Another $1 trillion of debt must be issued this year to fund the current year's spending needs in excess of revenues. In addition, almost $6 trillion of the federal government's debt held by the public must be refinanced in the next five years. As of April 2, there is almost $11 trillion of debt owed to the public (that includes individuals, institutions (mutual funds, insurance companies etc) and foreign governments (China, Japan etc). Another $4.7 trillion is composed of intragovernmental obligations to Social Security and other government entities.
This means that over the next five years the federal government will have to find a way to sell in excess of $10 trillion of debt obligations to the public.
The current average interest rate on all federal debt right now is just 2.2%.
Let's put that in perspective.
In fiscal 2011, the U.S. had net interest expense of $230 billion on its federal debt outstanding of almost $15 trillion. In 1997, when federal debt was less than $5 trillion, net interest costs were $232 billion. Therefore, despite the fact that fedeal debt has increased over 3-fold in the last 15 years, the federal government paid less in interest costs in 2011than it did in 1997 due to these extraordinarily low borrowing costs.
An increase in average interest rates to the level of 1997 (around 5.8%) would add almost $500 billion in additional interest costs to the federal budget! To be fair, some of this would inure to the benefit of the Social Security Trust Fund and other intragovernmental funds. However, the net cost is almost $90 billion for each 1% increase in net interest costs.

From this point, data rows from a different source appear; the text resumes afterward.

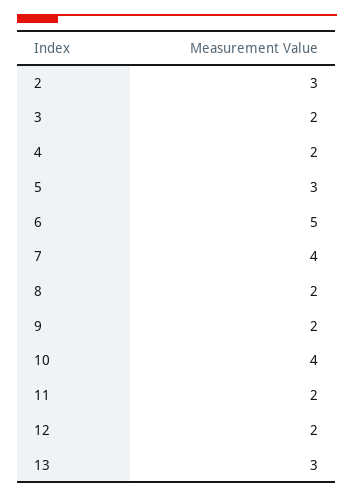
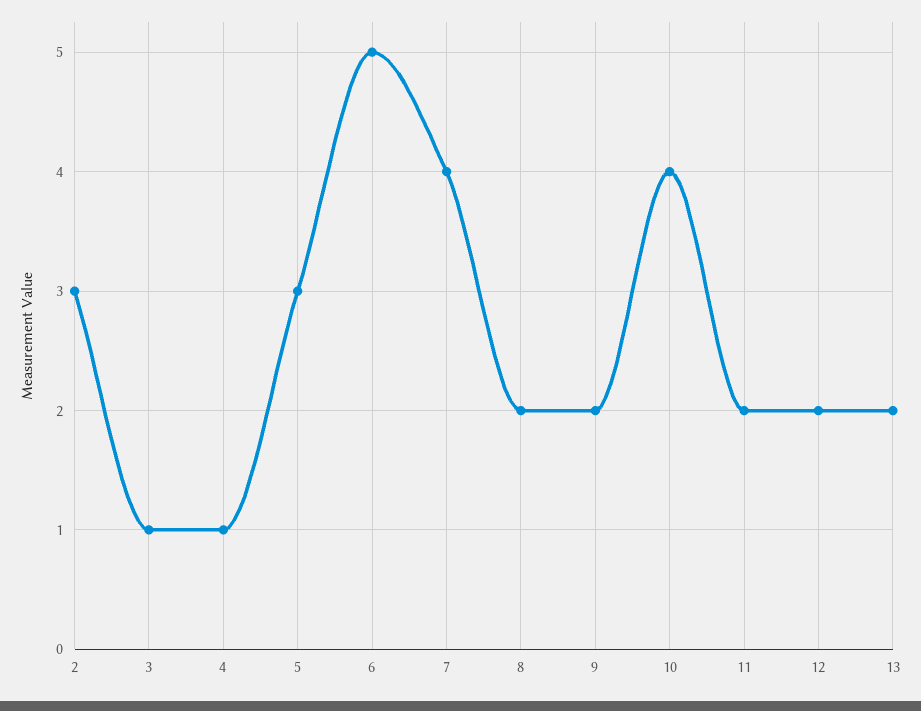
  {
    "2": 3,
-   "3": 2,
+   "3": 1,
-   "4": 2,
+   "4": 1,
    "5": 3,
    "6": 5,
    "7": 4,
    "8": 2,
    "9": 2,
    "10": 4,
    "11": 2,
    "12": 2,
-   "13": 3
+   "13": 2
  }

Let's put that number in perspective.
In 2011, the federal government collected just slightly over $1 trillion in indvidual income taxes. Therefore, a $500 billion increase in the federal budget to fund increased interest costs on the federal debt would require a 50% across the board increase in income taxes. Alternatively, if these costs had to covered by reducing spending, it would require the elimination of all Medicare spending ($555 billion in 2012) or all Discretionary Spending ($528 billion in 2012).
Why haven't we seen interest rates already start to increase? First, Europe's problems have been receiving all of the attention so we have not had to deal with the heavy glare of the world's capital markets while the Euro debt crisis melodrama plays out. Second, the Federal Reserve is buying up almost all of the debt by printing money. In 2011, the Fed purchased 61% of all federal debt. This is simply not sustainable. Even worse, this level of debt purchased is masking the reduced demand for our debt and is also delaying the inevitable day of reckoning. We have been getting a free ride but the day is coming where we are going to be charged the full fare (and more).
Caroline Baum, a columnist for Bloomberg News, summarizes the issue very nicely in "Four Numbers Add Up to a American Debt Disaster".
She sees a major problem with the short duration of the Treasury debt. In fact, only 10 percent of federal debt matures beyond a decade from now.
The U.S. is more dependent on short- term funding than many of Europe’s highly indebted countries, including Greece, Spain and Portugal, according to Lawrence Goodman, president of the Center for Financial Stability, a non- partisan New York think tank focusing on financial markets.
The U.S. may have had a lot more debt in relation to the size of its economy following World War II, but the structure was much more favorable, with 41 percent maturing in less than five years, 31 percent in five-to-10 years and 21 percent in 10 years or more, according to CFS data. Today, only 10 percent of the public debt matures outside of a decade.We hear some liberal economists argue that the current ability to borrow so much at 2 percent interest rates means that we should be doing even more stimulus spending. However, the funny thing about the access to credit is that it can literally dry up in the blink of an eye. There is nothing more dangerous than borrowing short term while using the money for long term commitments. This is exactly how we are financing the federal government right now. Baum says it succinctly.
So the next time you hear someone say the Treasury can borrow all it wants at 2 percent, tell him, that’s true -- until it can’t.
We would also be wise to consider some thoughts on debt by our first President.
"There is no practice more dangerous than that of borrowing money; for when money can be had in this way,' repayment is seldom thought of in time, the interest becomes a moth, exertions to raise it by dent of industry ceases, it comes easy and is spent freely, and many things [are] indulged in that would never be thought of if [they were] to be purchased by the sweat of the brow.... in the mean time the debt is accumulating like a snow ball in rolling."
-George Washington in a letter to his nephew, Samuel Washington, Mount Vernon, 12 July, 1797
"To contract new debts is not the way to pay old ones."
-George Washington in a letter to James Welch, Apr. 7, 1799
Thanks, George. However, thinking about the interest costs that are building on our national debt should cause all of us a lot of insomnia.